The minor in Comparative Literary Studies investigates the development of literature in an international and historical context. In this program, students study foundational works of literature from a variety of historical periods and national traditions in order to understand the diverse ways in which literary processes unfold in different social milieus and the interrelationships among different literary traditions. The study of genres, periods and themes across diverse cultures promotes “liberal education” in its truest sense, by enabling students to see beyond the parochial constraints of any single literary tradition.
Since antiquity, humanity has produced literary documents that serve as a repository of knowledge and wisdom, offering us the opportunity to reflect on the human experience. In addition to inspiring, literature enables us to see the ways in which other cultures are like our own, since we can discern in their literatures basic commonalities of form and theme that ground and sustain all peoples from otherwise diverse cultural, aesthetic and linguistic backgrounds.
The study of literary works offers a rich field of study for scholars from a broad range of academic disciplines. Because literature has always served as both outlet and inspiration for artists, historians (and makers of history), social thinkers and musicians, understanding literature prepares students in the humanities, social sciences and natural sciences to participate actively in the global exchange of ideas.
A minor in Comparative Literary Studies consists of six courses. One of these is the required core course, LIT 201 Introduction to Comparative Literary Studies. The other five are electives; at least two of these must be at the 200 level or higher.

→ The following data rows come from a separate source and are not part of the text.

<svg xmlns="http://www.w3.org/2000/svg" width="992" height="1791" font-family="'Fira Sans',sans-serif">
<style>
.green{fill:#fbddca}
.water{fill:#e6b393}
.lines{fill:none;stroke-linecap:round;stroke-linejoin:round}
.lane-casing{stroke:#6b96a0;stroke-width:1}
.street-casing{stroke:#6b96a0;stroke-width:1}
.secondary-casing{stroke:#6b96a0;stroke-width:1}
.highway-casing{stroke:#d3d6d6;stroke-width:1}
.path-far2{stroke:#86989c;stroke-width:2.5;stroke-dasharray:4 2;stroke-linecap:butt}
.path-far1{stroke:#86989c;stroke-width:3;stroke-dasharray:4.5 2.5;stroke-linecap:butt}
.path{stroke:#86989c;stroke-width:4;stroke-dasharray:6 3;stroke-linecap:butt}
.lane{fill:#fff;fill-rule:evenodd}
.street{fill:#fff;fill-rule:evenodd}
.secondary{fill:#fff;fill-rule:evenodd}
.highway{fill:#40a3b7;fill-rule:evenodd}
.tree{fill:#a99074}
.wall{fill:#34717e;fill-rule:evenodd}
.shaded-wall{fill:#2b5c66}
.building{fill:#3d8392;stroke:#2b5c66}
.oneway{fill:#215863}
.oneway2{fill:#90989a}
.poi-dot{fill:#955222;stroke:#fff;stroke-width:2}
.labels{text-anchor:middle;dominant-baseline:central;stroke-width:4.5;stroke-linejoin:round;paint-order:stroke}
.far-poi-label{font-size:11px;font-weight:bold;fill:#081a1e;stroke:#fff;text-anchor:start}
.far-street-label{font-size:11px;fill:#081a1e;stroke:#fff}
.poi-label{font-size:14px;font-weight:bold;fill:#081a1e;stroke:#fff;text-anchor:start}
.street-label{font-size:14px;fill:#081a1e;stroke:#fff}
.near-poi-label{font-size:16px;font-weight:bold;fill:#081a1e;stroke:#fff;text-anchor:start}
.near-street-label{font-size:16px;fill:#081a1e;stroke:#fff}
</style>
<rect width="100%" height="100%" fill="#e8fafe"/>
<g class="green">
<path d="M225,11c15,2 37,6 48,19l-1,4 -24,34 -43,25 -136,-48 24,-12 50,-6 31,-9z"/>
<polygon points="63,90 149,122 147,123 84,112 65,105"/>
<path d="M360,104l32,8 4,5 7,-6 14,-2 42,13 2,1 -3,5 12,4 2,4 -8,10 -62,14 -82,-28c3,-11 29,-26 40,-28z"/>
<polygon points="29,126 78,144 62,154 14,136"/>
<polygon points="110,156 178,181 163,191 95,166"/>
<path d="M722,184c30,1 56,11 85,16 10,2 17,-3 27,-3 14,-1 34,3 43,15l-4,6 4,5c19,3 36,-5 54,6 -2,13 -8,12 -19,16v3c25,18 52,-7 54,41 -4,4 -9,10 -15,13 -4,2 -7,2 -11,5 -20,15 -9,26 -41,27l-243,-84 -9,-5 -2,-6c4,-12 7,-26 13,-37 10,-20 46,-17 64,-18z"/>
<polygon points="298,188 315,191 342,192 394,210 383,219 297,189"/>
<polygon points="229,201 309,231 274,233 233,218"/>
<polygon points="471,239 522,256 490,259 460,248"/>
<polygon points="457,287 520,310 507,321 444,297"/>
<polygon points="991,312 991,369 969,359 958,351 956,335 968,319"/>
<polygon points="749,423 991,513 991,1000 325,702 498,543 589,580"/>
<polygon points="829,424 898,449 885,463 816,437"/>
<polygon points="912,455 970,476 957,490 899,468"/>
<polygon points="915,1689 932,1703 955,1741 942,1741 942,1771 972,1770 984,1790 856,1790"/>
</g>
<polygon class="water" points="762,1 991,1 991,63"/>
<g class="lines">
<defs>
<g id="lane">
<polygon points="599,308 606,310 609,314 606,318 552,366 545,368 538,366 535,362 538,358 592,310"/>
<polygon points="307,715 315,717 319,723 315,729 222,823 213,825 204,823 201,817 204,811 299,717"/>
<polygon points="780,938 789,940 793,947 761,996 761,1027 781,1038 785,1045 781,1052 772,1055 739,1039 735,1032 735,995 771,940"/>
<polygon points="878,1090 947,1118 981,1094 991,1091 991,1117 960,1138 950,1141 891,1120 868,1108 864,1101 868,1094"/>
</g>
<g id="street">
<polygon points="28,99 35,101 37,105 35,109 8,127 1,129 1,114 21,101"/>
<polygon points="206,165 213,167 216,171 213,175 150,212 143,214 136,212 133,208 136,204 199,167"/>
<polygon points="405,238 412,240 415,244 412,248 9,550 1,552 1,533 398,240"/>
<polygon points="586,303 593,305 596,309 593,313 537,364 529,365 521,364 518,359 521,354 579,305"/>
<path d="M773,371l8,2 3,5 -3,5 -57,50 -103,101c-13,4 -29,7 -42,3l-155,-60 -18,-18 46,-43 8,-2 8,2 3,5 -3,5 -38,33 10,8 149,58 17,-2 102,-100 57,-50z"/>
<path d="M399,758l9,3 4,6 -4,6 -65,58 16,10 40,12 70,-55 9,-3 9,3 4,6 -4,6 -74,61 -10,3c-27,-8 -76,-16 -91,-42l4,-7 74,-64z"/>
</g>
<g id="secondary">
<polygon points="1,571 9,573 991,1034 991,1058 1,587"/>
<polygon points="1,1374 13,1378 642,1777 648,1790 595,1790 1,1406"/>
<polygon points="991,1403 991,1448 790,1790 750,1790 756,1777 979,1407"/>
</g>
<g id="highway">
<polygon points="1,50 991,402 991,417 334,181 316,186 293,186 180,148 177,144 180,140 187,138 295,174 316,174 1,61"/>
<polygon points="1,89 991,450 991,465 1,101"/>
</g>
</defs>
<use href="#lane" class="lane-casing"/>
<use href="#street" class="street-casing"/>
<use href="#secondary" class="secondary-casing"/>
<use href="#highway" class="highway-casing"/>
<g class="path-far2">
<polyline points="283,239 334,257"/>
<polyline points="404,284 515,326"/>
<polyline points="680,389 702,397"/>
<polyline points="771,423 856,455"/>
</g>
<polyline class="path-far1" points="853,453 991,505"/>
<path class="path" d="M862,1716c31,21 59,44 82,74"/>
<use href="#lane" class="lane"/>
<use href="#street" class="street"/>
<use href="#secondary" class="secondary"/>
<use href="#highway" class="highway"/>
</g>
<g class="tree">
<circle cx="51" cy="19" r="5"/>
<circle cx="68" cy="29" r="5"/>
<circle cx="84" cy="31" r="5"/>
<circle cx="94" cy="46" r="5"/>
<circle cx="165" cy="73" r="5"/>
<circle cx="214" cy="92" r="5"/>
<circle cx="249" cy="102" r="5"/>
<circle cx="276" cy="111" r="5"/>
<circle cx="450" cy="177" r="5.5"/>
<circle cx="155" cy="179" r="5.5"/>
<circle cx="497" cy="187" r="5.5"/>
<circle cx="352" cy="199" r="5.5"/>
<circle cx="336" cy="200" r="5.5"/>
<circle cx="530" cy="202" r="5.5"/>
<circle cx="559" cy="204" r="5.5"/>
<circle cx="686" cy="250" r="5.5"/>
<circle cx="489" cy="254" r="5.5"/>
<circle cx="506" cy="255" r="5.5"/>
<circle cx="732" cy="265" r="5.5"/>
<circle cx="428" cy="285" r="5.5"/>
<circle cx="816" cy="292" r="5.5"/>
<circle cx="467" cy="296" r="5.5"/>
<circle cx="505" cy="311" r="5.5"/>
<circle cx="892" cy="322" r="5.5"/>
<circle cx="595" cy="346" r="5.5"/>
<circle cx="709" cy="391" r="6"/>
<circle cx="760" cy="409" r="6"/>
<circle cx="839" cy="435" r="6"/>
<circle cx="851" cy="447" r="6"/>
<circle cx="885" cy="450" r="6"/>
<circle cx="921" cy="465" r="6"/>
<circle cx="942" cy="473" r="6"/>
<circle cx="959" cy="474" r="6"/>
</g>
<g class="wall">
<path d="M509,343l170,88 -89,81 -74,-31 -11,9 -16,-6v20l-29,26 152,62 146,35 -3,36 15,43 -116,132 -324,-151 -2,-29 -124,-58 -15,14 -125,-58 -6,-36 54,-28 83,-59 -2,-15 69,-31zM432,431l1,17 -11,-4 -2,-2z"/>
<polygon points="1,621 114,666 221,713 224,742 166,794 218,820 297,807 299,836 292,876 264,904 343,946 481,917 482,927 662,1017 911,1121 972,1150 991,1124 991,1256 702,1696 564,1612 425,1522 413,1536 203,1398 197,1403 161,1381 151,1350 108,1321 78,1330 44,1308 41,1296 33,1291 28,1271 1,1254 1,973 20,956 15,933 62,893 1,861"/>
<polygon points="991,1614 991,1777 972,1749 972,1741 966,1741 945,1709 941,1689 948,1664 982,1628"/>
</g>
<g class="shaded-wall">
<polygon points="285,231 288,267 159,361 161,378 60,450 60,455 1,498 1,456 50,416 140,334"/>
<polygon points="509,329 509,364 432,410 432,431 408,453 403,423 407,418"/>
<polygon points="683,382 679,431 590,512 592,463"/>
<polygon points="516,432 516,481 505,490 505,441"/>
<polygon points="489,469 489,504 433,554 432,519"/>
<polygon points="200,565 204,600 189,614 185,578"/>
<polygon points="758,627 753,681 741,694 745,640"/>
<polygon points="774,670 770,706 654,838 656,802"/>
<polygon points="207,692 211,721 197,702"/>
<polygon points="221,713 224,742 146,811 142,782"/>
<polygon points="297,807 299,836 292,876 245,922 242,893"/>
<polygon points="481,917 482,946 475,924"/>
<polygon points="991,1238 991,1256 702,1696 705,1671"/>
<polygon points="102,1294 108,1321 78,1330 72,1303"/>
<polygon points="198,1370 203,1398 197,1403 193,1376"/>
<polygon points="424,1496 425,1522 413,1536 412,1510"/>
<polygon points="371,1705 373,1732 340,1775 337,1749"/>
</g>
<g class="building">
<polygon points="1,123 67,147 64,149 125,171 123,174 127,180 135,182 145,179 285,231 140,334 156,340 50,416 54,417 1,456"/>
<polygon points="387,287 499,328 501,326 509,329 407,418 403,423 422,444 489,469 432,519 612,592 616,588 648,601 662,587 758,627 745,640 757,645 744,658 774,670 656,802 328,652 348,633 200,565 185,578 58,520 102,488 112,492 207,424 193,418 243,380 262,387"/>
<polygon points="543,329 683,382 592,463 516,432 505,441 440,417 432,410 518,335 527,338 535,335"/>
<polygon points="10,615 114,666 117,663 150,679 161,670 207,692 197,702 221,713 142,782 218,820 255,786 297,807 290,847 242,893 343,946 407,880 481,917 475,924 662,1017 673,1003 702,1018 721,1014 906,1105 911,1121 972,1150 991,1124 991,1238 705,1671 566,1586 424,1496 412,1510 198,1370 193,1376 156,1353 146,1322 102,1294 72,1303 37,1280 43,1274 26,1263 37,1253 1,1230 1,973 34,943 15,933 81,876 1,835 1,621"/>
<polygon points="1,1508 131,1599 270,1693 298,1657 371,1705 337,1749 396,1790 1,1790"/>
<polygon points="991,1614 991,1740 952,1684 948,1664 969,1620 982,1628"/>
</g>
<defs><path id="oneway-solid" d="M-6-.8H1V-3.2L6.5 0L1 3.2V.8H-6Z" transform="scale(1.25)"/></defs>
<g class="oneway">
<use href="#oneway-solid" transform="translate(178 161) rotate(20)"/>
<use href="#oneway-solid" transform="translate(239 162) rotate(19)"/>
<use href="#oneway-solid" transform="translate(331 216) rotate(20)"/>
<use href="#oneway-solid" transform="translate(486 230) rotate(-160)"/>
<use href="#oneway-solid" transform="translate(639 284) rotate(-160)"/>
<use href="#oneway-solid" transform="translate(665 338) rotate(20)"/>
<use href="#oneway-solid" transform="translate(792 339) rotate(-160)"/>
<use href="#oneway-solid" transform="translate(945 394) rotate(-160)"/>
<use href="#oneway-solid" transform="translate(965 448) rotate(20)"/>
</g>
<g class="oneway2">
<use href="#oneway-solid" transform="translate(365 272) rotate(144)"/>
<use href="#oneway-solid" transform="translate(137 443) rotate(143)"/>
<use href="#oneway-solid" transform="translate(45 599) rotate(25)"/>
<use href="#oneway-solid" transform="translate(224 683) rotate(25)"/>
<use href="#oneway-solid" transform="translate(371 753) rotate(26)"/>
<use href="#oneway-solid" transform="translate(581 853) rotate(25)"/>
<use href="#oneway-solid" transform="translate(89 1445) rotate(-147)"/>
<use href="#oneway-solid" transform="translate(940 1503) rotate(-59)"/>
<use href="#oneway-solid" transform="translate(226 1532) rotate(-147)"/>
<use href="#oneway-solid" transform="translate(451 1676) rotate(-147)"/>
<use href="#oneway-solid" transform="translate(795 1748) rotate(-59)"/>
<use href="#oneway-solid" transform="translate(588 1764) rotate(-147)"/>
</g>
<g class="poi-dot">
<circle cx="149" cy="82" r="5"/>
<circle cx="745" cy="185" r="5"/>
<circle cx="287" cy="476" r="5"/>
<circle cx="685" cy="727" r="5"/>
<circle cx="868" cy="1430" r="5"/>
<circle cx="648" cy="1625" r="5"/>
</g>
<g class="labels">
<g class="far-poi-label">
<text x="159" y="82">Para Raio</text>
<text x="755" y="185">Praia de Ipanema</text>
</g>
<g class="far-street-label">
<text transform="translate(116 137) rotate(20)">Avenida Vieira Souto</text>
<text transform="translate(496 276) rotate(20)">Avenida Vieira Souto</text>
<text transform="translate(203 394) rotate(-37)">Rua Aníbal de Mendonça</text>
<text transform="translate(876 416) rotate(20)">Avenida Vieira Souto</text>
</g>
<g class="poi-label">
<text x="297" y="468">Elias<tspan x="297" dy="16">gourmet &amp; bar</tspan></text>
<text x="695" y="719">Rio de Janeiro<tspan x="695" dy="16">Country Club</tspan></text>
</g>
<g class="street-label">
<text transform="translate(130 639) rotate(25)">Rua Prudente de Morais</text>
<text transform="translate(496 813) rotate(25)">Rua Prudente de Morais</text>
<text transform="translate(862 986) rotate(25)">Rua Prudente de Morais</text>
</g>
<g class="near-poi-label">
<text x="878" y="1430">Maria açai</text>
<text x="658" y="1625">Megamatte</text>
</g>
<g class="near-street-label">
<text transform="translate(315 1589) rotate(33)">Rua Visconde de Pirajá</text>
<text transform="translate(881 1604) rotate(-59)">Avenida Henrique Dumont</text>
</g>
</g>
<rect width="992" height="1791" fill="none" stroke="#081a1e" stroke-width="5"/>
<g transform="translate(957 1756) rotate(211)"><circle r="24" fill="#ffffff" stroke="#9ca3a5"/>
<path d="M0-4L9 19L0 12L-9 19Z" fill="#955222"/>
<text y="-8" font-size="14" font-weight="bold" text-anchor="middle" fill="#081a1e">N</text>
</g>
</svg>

A list of regularly offered courses follows. Please note the key for the following abbreviations: (A) Arts; (H) Humanities; (S) Social Sciences; (N) Natural Sciences with Laboratory; (LS) Language Studies requirement; (NSP) Natural Science in Perspective; (NW) Non-Western Cultures requirement.
201. Introduction to Comparative Literary Studies. (H)
Study of literature as a common human enterprise from ancient times to the present day, across linguistic and national boundaries. Development of vocabulary and concepts for the analysis of literary genres, themes and historical periods of literary development. Focus on literary texts from various eras, cultures and languages. Readings will be in English. Lerner
220. The World of the Novel. (H)
Since the time of its rise as a cultural force in the eighteenth century, the novel has changed our sense of reality and ourselves. It became a form that has reshaped the literary universe. Readings in this course will include works by Jane Austen, Gustave Flaubert, Fedor Dostoevsky, Franz Kafka, Willa Cather, and Vladimir Nabokov. Staff
315. Introduction to Literary Theory. (H)
As Jonathan Culler states, “Theory offers not a set of solutions but the prospect of further thought. It calls for commitment to the work of reading, of challenging presuppositions, of questioning the assumptions on which you proceed.” Students in this course will be introduced to theoretical schools and concepts that shape the study of literature and the practice of literary analysis. Students enrolling in this course should have taken at least one college-level literature course. Recommended for students considering graduate studies in English. Same as ENG 315. Mueller
The courses listed below have been approved as Comparative Literary Studies electives. Other courses, such as topics courses, may be approved by Zachary Biles, chairperson of Comparative Literary Studies. Students should be aware that some of these courses have prerequisites.
JPN 220. Introduction to Modern Japanese Literature.
LIT 182. Tolkein's Mythology.
LIT 230. Classical Myth.
LIT 233. Religion in 20th Century Jewish Literature.
LIT 315. Latin Comedy.
LAT 316. Latin Tragedy.
LAT 318. Latin Satire: Horace
RST 112. Judaism
RUS/LIT 214. Russian Novel from Pushkin to Tolstoy (19th Century).
RUS 217. Russia: The 20th Century in Print and Film.
TDF 110. Foundations of World Theatre.